선택 발췌문:
»»

[Computer Architecture] Cache Coherence

5 분 소요

Cache Summary

What data is held in the cache?
- Recently used data (temporal locality)
- Nearby data (spatial locality)
How is data found?
- Set is determined by address of data
- Word within block also determined by address
- In associative caches, data could be in one of several ways
What data is replaced?
- Least-recently used(LRU) way in the set

Miss Rate Trends

Compulsory는 처음에 일어났다가 그 이후는 거의 안생긴다.
conflict도 cache size에 따라 줄어든다.

Bigger blocks reduce compulsory misses
Bigger blocks increase conflict misses
block을 무작정 키우면 set의 갯수가 줄어들 것이다.
- 그래서 결국 conflict miss가 늘어날 수 밖에 없음.

Cache Design Trade-offs

각각의 miss rate을 줄이기 위한 design change

capacity miss
- Increase cache size
- 단점: may increase access time
conflict miss
- Increase associativity
- 단점: may increase access time
compulsory miss
- Increase block size
- 단점: increases miss penalty. For very large block size, may increase miss rate due to pollution

Multilevel Caches

여러 개의 cache를 두는데 CPU와 가까운 cache는 최대한 빨라야 함.
그치만 miss rate도 줄여야 하기 때문에 L2 cache를 두어서 memory까지 안 가도록 함.
Larger caches have lower miss rates, longer access times
Expand memory hierarchy to multiple levels of caches
Level 1 (Primary): attached to CPU
- small and fast (e.g. 16 KB, 1 cycle)
- CPU와 가까이 있기 때문에 빨라야 함
Level 2: services misses from L1 cache
- larger and slower, but still faster than mail memory (e.g. 256 KB, 2-6 cycles)
- memory까지 안가기 위해서 커야함
Most modern PCs have L1, L2, and L3 cache
(see Google.com for example CPUs)

Multilevel Cache Example(시험)

««

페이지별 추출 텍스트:
»»

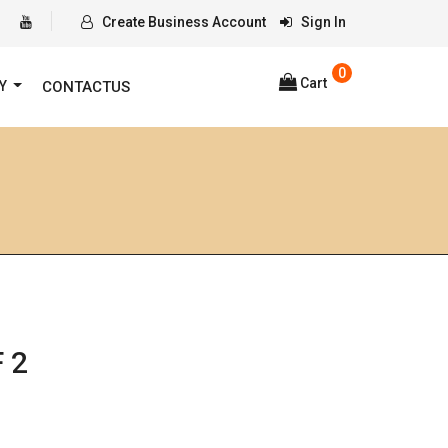
Create Business Account
Sign In
0
Cart
RY
CONTACTUS
 2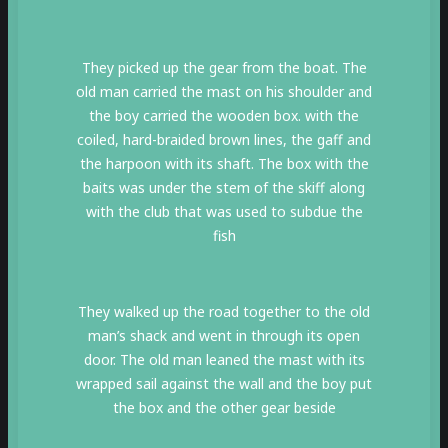
They picked up the gear from the boat. The
old man carried the mast on his shoulder and
the boy carried the wooden box. with the
coiled, hard-braided brown lines, the gaff and
the harpoon with its shaft. The box with the
baits was under the stem of the skiff along
with the club that was used to subdue the
fish
They walked up the road together to the old
man’s shack and went in through its open
door. The old man leaned the mast with its
wrapped sail against the wall and the boy put
the box and the other gear beside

««

해야 할 일:
(A) 캐시에 관한 글에서 compulsory miss를 줄이려고 block size를 키울 때 단점으로 든 것은 무엇인가?
(B) 캐시에 관한 글의 다음 부분을 마지막 줄 뒤에서부터 이어서 완성해 주세요.

작업별 결과:
(A) miss penalty가 커지고, block size가 매우 크면 pollution 때문에 miss rate이 오히려 늘어날 수 있다는 점입니다.

(B)
Given
- CPU base CPI = 1, clock rate = 4GHz
- Miss rate/instruction = 2%
- Main memory access time = 100ns
With just primary cache
- Miss penalty = 100ns/0.25ns = 400 cycles
- Effective CPI = 1 + 0.02 × 400 = 9
  - hit이면 CPI=1, miss이면 miss rate에 해당하는 CPI( 0.02 × 400)
- 9 clock에 하나씩 instruction이 들어오는 것이므로 굉장히 성능이 안 좋다.
Now add L-2 cache
- Access time = 5ns
- Global miss rate to main memory = 0.5%
- Primary miss with L-2 hit: Miss Penalty = 5ns/0.25ns = 20 cycles
- Primary miss with L-2 miss: Extra penalty = 400 cycles
- CPI = 1 + 0.02 × 20 + 0.005 × 400 = 3.4
Performance ratio = 9/3.4 = 2.6

Multilevel Cache Considerations

Primary cache
- Focus on minimal hit time
L-2 cache
- Focus on low miss rate to avoid main memory access
- Hit time has less overall impact
Results
- L-1 cache usually smaller than a single cache
- L-1 block size smaller than L-2 block size

Intel Pentium III Die

Memory Controller <-> DRAM

Software optimization

Assuming the arrays do not fit in the cache, exchanging nesting of the loops can improve spatial locality.
Data stored in row-major ordering (in C):

/* before */
for(j = 0; j < 100; j++)
    for(i = 0; i < 5000; i++)
        x[i][j] = 2 * x[i][j];

/* after */
for(i = 0; i < 5000; i++)
    for(j = 0; j < 100; j++)
        x[i][j] = 2 * x[i][j];

after와 같이 되어있어야 데이터가 저장되어 있는 순서대로 access하기 때문에 cache를 잘 사용하는 것

before 방식처럼 사용하게 되면 access를 세로로 하기 때문에 데이터 access를 계속 jump를 해 가면서 하기 때문에 locality를 완전히 무시하게 된다.

Software optimization via Blocking

Goal: maximize accesses to data before it is replaced
- Consider the loops of DGEMM (double precision general matrix multiplication): X = YZ

for ( i = 0; i < n, ++i)
    for ( j = 0; j < n; ++j)
    {
        r = 0;
        for( k = 0; k < n; k++ )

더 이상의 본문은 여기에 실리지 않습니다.